Newbold, J.D., S. Herbert, B.W. Sweeney, P. Kiry, and S.J. Alberts. 2010. Journal of the American Water Resources Association, 46(2):299–310.

doi: 10.1111 ⁄ j.1752-1688.2010.00421.x

Abstract

We monitored long-term water quality responses to the implementation of a three-zone Riparian Forest Buffer System (RFBS) in southeastern Pennsylvania. The RFBS, established in 1992 in a 15-ha agricultural (row crop) watershed, consists of: Zone 1, a streamside strip (∼10 m wide) of permanent woody vegetation for stream habitat protection; Zone 2, an 18- to 20-m-wide strip reforested in hardwoods upslope from Zone 2; and Zone 3, a 6- to 10-m-wide grass filter strip in which a level lip spreader was constructed. The monitoring design used paired watersheds supplemented by mass balance estimates of nutrient and sediment removal within the treated watershed. Tree growth was initially delayed by drought and deer damage, but increased after more aggressive deer protection (1.5 m polypropylene shelters or wire mesh protectors) was instituted.

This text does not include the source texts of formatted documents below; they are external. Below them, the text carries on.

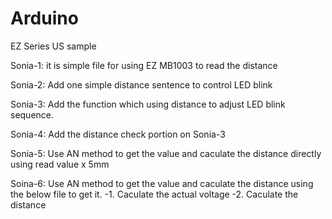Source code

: # Arduino
EZ Series US sample

Sonia-1: it is simple file for using EZ MB1003 to read the distance

Sonia-2: Add one simple distance sentence to control LED blink

Sonia-3: Add the function which using distance to adjust LED blink sequence.

Sonia-4: Add the distance check portion on Sonia-3

Sonia-5: Use AN method to get the value and caculate the distance directly using read value x 5mm

Soina-6: Use AN method to get the value and caculate the distance using the below file to get it.
         -1. Caculate the actual voltage
         -2. Caculate the distance
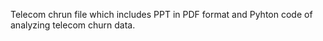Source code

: Telecom chrun file 
which includes PPT in PDF format and Pyhton code of analyzing  telecom churn data.
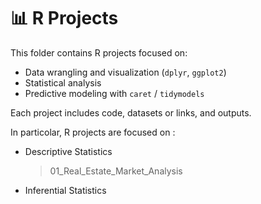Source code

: # 📊 R Projects 

This folder contains R projects focused on:
- Data wrangling and visualization (`dplyr`, `ggplot2`)
- Statistical analysis
- Predictive modeling with `caret` / `tidymodels`

Each project includes code, datasets or links, and outputs.

In particolar, R projects are focused on : 
- Descriptive Statistics
  > 01_Real_Estate_Market_Analysis
- Inferential Statistics 
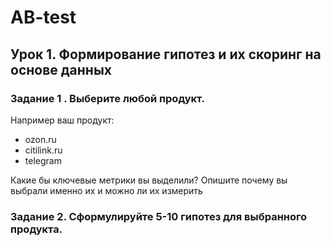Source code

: # AB-test
## Урок 1. Формирование гипотез и их скоринг на основе данных
### Задание 1 . Выберите любой продукт.
Например ваш продукт:
- ozon.ru
- citilink.ru
- telegram

Какие бы ключевые метрики вы выделили? Опишите почему вы выбрали именно их и можно ли их измерить

### Задание 2. Сформулируйте 5-10 гипотез для выбранного продукта.
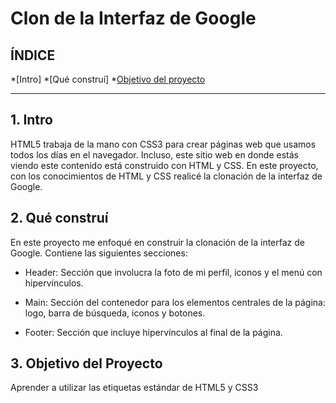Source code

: # Clon de la Interfaz de Google

## ÍNDICE

*[Intro]
*[Qué construí]
*[Objetivo del proyecto](#)


****

## 1. Intro
HTML5 trabaja de la mano con CSS3 para crear páginas web que usamos todos los días en el navegador. Incluso, este sitio web en donde estás viendo este contenido está construido con HTML y CSS. En este proyecto, con los conocimientos de HTML y CSS realicé la clonación de la interfaz de Google.

## 2. Qué construí
En este proyecto me enfoqué en construir la clonación de la interfaz de Google.
Contiene las siguientes secciones:

* Header: Sección que involucra la foto de mi perfil, iconos y el menú con hipervínculos.

* Main: Sección del contenedor para los elementos centrales de la página: logo, barra de búsqueda, iconos y botones.

* Footer: Sección que incluye hipervínculos al final de la página.

## 3. Objetivo del Proyecto
Aprender a utilizar las etiquetas estándar de HTML5 y CSS3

Basal tree area increased ∼20-fold between 1998 and 2006, and canopy cover reached 59% in 2006. For streamwater nitrate, the paired watershed comparison was complicated by variations in both the reference stream concentrations and in upslope groundwater nitrate concentrations, but did show that streamwater nitrate concentrations in the RFBS watershed declined relative to the reference stream from 2002 through the end of the study in early 2007. A subsurface nitrate budget yielded an average nitrate removal by the RFBS of 90 kg/ha/year, or 26% of upslope subsurface inputs, for the years 1997 through 2006. There was no evidence from the paired watershed comparison that the RFBS affected streamwater phosphorus concentration. However, groundwater phosphorus did decline within the buffer. Overland flow sampling of 23 storms between 1997 and 2006 showed that total suspended solids concentration in water exiting the RFBS to the stream was on average 43% lower than in water entering the RFBS from the tilled field. Particulate phosphorus concentration was lower by 22%, but this removal was balanced by a 26% increase in soluble reactive phosphorus so that there was no net effect on total phosphorus.